Material supplied START
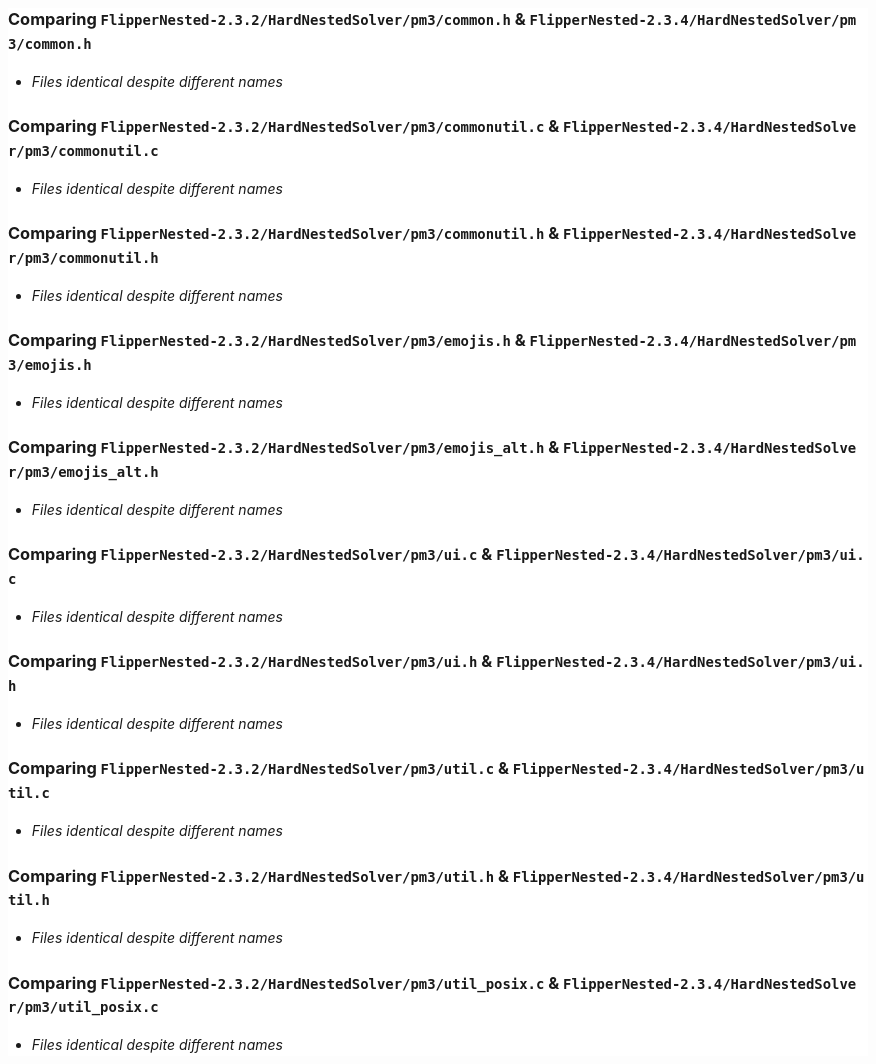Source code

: ### Comparing `FlipperNested-2.3.2/HardNestedSolver/pm3/common.h` & `FlipperNested-2.3.4/HardNestedSolver/pm3/common.h`

 * *Files identical despite different names*

### Comparing `FlipperNested-2.3.2/HardNestedSolver/pm3/commonutil.c` & `FlipperNested-2.3.4/HardNestedSolver/pm3/commonutil.c`

 * *Files identical despite different names*

### Comparing `FlipperNested-2.3.2/HardNestedSolver/pm3/commonutil.h` & `FlipperNested-2.3.4/HardNestedSolver/pm3/commonutil.h`

 * *Files identical despite different names*

### Comparing `FlipperNested-2.3.2/HardNestedSolver/pm3/emojis.h` & `FlipperNested-2.3.4/HardNestedSolver/pm3/emojis.h`

 * *Files identical despite different names*

### Comparing `FlipperNested-2.3.2/HardNestedSolver/pm3/emojis_alt.h` & `FlipperNested-2.3.4/HardNestedSolver/pm3/emojis_alt.h`

 * *Files identical despite different names*

### Comparing `FlipperNested-2.3.2/HardNestedSolver/pm3/ui.c` & `FlipperNested-2.3.4/HardNestedSolver/pm3/ui.c`

 * *Files identical despite different names*

### Comparing `FlipperNested-2.3.2/HardNestedSolver/pm3/ui.h` & `FlipperNested-2.3.4/HardNestedSolver/pm3/ui.h`

 * *Files identical despite different names*

### Comparing `FlipperNested-2.3.2/HardNestedSolver/pm3/util.c` & `FlipperNested-2.3.4/HardNestedSolver/pm3/util.c`

 * *Files identical despite different names*

### Comparing `FlipperNested-2.3.2/HardNestedSolver/pm3/util.h` & `FlipperNested-2.3.4/HardNestedSolver/pm3/util.h`

 * *Files identical despite different names*

### Comparing `FlipperNested-2.3.2/HardNestedSolver/pm3/util_posix.c` & `FlipperNested-2.3.4/HardNestedSolver/pm3/util_posix.c`

 * *Files identical despite different names*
Material supplied END
* Assigned task *
Look for the string "commonutil" in the records, and copy every line where it is found.

* Exercise solution *
### Comparing `FlipperNested-2.3.2/HardNestedSolver/pm3/commonutil.c` & `FlipperNested-2.3.4/HardNestedSolver/pm3/commonutil.c`
### Comparing `FlipperNested-2.3.2/HardNestedSolver/pm3/commonutil.h` & `FlipperNested-2.3.4/HardNestedSolver/pm3/commonutil.h`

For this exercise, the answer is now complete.